Kisah Nurlela, Korban Kapal Tenggelam yang Tinggalkan Empat Anak

Siswanto Suara.Com
Selasa, 08 September 2015 | 12:00 WIB
Kisah Nurlela, Korban Kapal Tenggelam yang Tinggalkan Empat Anak
Nurlela, korban kapal tenggelam di perairan Sabak Bernam, Selangor, Malaysia, Selasa (8/9/2015) [suara.com/Alfiansyah Ocxie]
Follow Suara.com untuk mendapatkan informasi terkini. Klik WhatsApp Channel & Google News

Suara.com - Satu dari dua puluh orang korban kapal tenggelam di kawasan perairan Sabak Bernam, Selangor, Malaysia, yang telah teridentifkasi adalah perempuan asal Provinsi Aceh.

Namanya Nurlela binti Abdul Wahab (41), warga Gampong Julok Sukon, Kecamatan Ingin Jaya, Kabupaten Aceh Besar.

Menurut rencana, jenazah Nurlela dipulangkan ke kampung halaman hari ini, Selasa (8/9/2015). Sebelum ke Aceh, jenazah Nurlela terlebih dahulu diterbangkan menuju Jakarta.

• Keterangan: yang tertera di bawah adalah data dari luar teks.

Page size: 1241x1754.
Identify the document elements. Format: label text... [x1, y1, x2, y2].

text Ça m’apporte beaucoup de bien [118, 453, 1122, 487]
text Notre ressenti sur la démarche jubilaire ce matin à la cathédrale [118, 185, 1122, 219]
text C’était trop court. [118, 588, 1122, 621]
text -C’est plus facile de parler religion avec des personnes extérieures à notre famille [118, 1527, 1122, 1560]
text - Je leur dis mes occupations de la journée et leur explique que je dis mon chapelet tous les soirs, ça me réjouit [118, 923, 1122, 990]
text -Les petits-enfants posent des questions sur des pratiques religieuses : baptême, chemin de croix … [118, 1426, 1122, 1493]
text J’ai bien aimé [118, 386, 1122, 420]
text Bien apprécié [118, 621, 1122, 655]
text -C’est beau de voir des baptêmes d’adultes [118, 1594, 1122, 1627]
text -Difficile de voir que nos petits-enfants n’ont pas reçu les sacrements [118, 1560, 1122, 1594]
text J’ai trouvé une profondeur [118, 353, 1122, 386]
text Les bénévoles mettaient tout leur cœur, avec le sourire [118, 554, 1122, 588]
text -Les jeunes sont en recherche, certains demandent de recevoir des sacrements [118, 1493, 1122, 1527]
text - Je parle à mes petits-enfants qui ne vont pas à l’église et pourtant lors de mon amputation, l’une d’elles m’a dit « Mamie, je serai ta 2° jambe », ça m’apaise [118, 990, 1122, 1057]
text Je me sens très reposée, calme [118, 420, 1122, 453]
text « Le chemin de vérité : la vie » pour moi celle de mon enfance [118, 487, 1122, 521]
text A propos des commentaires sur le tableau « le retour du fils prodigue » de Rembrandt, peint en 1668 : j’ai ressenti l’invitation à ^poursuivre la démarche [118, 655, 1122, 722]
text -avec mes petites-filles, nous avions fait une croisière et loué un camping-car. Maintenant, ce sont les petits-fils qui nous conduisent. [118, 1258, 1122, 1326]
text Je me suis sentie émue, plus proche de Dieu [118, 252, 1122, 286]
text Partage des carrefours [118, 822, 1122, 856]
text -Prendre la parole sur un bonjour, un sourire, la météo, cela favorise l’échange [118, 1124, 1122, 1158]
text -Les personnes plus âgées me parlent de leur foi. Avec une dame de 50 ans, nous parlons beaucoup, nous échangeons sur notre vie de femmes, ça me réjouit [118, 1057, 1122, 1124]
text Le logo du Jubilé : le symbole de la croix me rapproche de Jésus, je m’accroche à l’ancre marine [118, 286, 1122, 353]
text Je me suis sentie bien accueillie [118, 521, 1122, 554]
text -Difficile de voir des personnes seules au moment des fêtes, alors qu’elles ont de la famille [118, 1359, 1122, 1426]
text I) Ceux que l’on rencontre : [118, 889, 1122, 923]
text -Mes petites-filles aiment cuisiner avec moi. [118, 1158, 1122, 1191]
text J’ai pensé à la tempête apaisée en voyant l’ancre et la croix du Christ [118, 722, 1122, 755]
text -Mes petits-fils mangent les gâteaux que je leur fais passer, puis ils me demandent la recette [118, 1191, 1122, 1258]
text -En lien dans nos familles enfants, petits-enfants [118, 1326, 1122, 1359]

"Kami ditelpon langsung dari KBRI Kuala Lumpur. Dari identitas dan data yang dikasih sesuai. Katanya besok (pemulangan jenazah), ke Jakarta dulu baru siap itu terbang lagi ke Aceh," kata kakak kandung Nurlela, Mariana, saat dikunjungi sejumlah wartawan di rumahnya di kawasan Lubok Sukon, Ingin Jaya, Aceh Besar.

Kata dia, informasi terkait meninggalnya Nurlela, mulanya ia ketahui setelah salah seorang teman menelpon langsung dari Malaysia. Dalam perbincangan dengan rekannya itu, didapat kabar bahwa Nurlela ikut pulang dengan menumpangi kapal naas tersebut lantaran paspornya ditahan oleh majikan.

"Karena tahu Nurlela ada di kapal itu, dia langsung menghubungi kami. Dia juga membantu memberikan data-data ke KBRI. Dan kemarin kami dihubungi langsung dari sana," ujarnya.

Menurut Mariana, Nurlela telah berada di Malaysia sejak Juli 2013 silam. Di sana, ia bekerja sebagai pembantu rumah tangga selama satu tahun. Namun karena masa kerjanya selesai, Nurlela memutuskan untuk pulang ke Aceh sebelum kembali mendapatkan pekerjaan baru.

"Sempat pulang (ke Aceh). Baru pada November 2014 dia balik ke sana lagi dan kerja dengan majikan yang baru," katanya.

Namun malangnya, majikan yang ia dapat pada kesempatan kedua berperilaku kasar. Nurlela kerab dimarahi dan dibentak. Agar Nurlela tidak bisa kemana-mana, paspornya pun ikut ditahan. Selain itu, Nurlela juga tidak diperbolehkan melaksanakan ibadah.

Soal kekejaman sang majikan itu, kata Mariana, sempat kembali diceritakan Nurlela, dua hari sebelum ia berangkat. Saat itu, Nurlela sempat menghubungi keluarganya di Aceh, untuk memberi kabar bahwa ia akan segera pulang.